** Opening SUPPLIED DATA block **

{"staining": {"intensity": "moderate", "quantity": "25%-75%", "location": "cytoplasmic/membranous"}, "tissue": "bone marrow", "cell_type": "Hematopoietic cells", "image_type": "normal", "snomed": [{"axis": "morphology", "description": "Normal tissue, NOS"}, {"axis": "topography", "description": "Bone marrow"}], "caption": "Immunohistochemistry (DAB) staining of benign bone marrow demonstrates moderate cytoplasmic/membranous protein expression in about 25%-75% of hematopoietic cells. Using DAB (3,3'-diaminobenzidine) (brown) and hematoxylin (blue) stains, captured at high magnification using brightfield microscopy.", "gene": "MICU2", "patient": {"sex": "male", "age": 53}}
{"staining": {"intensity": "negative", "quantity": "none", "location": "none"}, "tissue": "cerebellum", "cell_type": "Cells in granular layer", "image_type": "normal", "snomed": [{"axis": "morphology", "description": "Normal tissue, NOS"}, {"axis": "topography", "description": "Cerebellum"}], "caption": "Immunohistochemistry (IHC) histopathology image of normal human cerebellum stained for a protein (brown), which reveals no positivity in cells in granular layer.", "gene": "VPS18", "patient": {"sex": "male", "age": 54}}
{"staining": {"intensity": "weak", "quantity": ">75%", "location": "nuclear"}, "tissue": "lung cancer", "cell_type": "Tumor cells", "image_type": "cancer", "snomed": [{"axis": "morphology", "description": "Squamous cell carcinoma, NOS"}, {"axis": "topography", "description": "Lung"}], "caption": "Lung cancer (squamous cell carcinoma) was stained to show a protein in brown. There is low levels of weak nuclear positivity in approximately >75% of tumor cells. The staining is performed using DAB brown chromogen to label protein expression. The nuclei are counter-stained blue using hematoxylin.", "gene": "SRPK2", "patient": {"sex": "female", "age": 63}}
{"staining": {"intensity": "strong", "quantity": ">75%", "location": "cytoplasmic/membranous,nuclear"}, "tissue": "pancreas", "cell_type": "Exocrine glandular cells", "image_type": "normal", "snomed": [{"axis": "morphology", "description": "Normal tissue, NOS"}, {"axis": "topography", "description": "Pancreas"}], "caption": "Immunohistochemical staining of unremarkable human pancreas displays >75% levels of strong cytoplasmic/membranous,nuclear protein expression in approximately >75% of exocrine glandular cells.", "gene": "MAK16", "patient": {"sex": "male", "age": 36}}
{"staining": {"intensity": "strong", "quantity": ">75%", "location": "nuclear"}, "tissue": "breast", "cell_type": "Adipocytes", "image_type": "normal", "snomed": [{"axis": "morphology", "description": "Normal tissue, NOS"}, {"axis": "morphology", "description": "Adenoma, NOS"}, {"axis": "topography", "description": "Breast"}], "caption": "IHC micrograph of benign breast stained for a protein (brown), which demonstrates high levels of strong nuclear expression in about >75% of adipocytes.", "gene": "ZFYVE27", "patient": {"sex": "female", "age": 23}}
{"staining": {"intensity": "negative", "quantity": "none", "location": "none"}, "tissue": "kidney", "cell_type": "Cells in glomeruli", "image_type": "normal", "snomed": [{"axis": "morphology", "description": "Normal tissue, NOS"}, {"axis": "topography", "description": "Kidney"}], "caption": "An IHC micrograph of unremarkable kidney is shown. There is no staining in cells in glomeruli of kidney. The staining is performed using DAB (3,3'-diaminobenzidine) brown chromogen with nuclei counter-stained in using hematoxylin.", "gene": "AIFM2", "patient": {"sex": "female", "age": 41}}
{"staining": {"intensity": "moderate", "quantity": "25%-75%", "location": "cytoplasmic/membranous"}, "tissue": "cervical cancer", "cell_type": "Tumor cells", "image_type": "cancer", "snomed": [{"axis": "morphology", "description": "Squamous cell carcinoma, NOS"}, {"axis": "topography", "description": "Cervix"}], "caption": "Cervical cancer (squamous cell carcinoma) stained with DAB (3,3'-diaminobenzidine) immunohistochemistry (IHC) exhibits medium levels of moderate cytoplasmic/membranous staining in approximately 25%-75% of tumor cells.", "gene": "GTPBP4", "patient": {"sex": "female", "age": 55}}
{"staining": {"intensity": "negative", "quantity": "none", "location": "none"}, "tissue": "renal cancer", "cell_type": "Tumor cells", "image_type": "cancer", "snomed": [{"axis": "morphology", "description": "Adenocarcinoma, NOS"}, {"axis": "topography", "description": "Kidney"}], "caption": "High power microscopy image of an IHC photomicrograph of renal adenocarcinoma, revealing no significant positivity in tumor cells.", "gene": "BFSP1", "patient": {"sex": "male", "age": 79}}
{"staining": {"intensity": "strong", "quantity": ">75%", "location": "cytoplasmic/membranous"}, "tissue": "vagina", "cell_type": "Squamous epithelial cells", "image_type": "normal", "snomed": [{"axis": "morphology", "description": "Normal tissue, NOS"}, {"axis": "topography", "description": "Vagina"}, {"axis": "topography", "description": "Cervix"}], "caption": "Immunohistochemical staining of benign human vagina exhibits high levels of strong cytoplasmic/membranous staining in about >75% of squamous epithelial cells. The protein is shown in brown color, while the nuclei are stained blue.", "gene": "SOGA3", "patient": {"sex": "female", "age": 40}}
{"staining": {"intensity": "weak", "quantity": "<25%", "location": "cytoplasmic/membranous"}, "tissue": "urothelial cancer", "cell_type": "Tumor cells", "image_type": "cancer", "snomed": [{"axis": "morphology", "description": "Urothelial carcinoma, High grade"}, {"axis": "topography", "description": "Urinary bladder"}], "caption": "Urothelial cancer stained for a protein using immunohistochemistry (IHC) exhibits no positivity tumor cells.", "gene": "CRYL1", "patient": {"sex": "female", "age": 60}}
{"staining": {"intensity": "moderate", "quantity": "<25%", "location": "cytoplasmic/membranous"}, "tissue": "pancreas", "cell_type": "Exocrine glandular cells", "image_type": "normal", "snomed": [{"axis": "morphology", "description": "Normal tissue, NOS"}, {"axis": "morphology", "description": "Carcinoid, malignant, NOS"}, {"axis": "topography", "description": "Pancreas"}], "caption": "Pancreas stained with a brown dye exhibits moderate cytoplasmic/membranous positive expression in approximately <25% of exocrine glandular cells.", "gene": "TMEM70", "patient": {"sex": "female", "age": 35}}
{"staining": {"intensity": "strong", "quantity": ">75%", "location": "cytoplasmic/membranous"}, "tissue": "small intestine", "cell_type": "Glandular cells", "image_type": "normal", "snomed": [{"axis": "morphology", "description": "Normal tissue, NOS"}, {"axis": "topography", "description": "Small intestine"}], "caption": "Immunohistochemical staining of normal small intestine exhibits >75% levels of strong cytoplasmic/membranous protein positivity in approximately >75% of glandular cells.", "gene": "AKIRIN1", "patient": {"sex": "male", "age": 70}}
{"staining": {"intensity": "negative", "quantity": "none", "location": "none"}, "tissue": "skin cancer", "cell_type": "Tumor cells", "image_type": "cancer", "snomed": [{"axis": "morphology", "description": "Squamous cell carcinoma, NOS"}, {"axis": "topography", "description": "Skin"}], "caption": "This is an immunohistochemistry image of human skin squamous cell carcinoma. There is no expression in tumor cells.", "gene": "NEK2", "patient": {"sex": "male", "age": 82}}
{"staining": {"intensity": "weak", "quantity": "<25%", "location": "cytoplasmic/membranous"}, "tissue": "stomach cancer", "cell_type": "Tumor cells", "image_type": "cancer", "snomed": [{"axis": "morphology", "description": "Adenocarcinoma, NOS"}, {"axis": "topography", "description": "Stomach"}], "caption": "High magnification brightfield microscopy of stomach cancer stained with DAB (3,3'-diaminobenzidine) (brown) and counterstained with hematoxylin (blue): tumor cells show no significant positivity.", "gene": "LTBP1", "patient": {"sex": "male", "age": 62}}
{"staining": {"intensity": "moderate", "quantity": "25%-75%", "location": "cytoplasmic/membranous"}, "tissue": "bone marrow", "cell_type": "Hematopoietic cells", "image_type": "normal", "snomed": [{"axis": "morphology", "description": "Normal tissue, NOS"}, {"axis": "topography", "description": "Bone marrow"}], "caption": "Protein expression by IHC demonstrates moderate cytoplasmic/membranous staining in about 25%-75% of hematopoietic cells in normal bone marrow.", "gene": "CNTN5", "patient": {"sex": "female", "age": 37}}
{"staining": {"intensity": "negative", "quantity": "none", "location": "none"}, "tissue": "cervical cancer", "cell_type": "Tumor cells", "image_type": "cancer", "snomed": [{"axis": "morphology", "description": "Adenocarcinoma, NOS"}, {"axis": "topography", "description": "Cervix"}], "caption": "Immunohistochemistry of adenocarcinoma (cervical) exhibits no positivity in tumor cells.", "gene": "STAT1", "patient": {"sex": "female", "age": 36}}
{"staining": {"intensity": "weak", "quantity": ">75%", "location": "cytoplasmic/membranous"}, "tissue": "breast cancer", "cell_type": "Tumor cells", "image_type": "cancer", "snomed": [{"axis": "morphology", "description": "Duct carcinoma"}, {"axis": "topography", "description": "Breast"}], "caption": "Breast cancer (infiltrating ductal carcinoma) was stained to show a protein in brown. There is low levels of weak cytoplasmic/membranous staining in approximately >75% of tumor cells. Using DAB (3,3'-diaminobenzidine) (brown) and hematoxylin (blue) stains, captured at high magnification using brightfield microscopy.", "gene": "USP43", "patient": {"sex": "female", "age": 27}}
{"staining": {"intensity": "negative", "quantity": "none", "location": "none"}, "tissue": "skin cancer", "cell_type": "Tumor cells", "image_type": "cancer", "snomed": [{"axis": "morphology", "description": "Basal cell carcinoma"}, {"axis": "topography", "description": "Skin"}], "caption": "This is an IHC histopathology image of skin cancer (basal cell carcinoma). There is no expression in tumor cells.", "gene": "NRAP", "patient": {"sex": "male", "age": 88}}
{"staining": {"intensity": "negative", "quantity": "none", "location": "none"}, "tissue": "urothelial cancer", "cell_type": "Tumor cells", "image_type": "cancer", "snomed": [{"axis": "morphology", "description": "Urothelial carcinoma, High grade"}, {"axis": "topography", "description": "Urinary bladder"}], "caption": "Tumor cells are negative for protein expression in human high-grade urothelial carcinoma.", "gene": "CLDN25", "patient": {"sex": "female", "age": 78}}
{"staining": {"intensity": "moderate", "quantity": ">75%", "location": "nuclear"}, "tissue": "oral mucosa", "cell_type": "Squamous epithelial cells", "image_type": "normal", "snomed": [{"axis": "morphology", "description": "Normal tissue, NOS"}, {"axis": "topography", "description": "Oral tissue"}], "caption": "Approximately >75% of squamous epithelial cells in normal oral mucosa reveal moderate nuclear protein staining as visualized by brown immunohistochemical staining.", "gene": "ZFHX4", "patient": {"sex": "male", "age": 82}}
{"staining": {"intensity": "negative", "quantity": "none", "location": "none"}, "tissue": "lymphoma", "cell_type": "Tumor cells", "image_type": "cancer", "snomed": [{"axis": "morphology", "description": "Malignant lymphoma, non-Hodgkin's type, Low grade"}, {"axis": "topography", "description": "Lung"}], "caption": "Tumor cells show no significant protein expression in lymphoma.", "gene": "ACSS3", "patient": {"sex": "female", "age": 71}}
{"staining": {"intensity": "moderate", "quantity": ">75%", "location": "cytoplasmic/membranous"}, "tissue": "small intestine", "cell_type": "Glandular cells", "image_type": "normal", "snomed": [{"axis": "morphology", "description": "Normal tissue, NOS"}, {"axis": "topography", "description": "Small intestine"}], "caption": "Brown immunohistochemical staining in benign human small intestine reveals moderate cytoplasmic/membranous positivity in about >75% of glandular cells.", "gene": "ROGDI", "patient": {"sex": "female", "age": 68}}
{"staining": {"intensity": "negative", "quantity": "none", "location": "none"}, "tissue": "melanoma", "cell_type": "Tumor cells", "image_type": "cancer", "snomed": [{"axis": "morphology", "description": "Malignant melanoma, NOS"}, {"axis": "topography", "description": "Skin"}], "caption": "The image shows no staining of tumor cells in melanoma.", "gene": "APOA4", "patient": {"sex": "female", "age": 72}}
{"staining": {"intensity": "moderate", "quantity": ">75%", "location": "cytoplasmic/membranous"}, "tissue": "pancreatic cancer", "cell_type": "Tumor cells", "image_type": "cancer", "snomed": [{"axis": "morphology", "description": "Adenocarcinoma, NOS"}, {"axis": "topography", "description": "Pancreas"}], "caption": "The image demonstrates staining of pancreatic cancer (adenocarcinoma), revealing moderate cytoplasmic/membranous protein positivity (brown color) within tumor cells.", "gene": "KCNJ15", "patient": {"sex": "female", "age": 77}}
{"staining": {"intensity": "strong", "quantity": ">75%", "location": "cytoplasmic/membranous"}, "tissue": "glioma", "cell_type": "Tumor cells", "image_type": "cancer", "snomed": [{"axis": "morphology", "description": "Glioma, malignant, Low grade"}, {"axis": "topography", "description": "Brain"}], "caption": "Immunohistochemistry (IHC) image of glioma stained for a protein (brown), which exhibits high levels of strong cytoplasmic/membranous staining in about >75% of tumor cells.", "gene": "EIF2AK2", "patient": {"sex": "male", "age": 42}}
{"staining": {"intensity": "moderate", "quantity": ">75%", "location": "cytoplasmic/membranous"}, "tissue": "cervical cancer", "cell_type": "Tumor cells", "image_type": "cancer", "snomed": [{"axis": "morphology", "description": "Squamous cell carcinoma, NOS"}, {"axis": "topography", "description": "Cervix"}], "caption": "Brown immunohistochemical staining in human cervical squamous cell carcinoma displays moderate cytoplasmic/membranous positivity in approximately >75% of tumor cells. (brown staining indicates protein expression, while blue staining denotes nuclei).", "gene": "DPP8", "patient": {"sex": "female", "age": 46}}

** Closing SUPPLIED DATA block **

* DIRECTIONS FOR THIS TASK *
Please show the lines in the entries above that hold the string "Urinary".

* SOLUTION *
{"staining": {"intensity": "weak", "quantity": "<25%", "location": "cytoplasmic/membranous"}, "tissue": "urothelial cancer", "cell_type": "Tumor cells", "image_type": "cancer", "snomed": [{"axis": "morphology", "description": "Urothelial carcinoma, High grade"}, {"axis": "topography", "description": "Urinary bladder"}], "caption": "Urothelial cancer stained for a protein using immunohistochemistry (IHC) exhibits no positivity tumor cells.", "gene": "CRYL1", "patient": {"sex": "female", "age": 60}}
{"staining": {"intensity": "negative", "quantity": "none", "location": "none"}, "tissue": "urothelial cancer", "cell_type": "Tumor cells", "image_type": "cancer", "snomed": [{"axis": "morphology", "description": "Urothelial carcinoma, High grade"}, {"axis": "topography", "description": "Urinary bladder"}], "caption": "Tumor cells are negative for protein expression in human high-grade urothelial carcinoma.", "gene": "CLDN25", "patient": {"sex": "female", "age": 78}}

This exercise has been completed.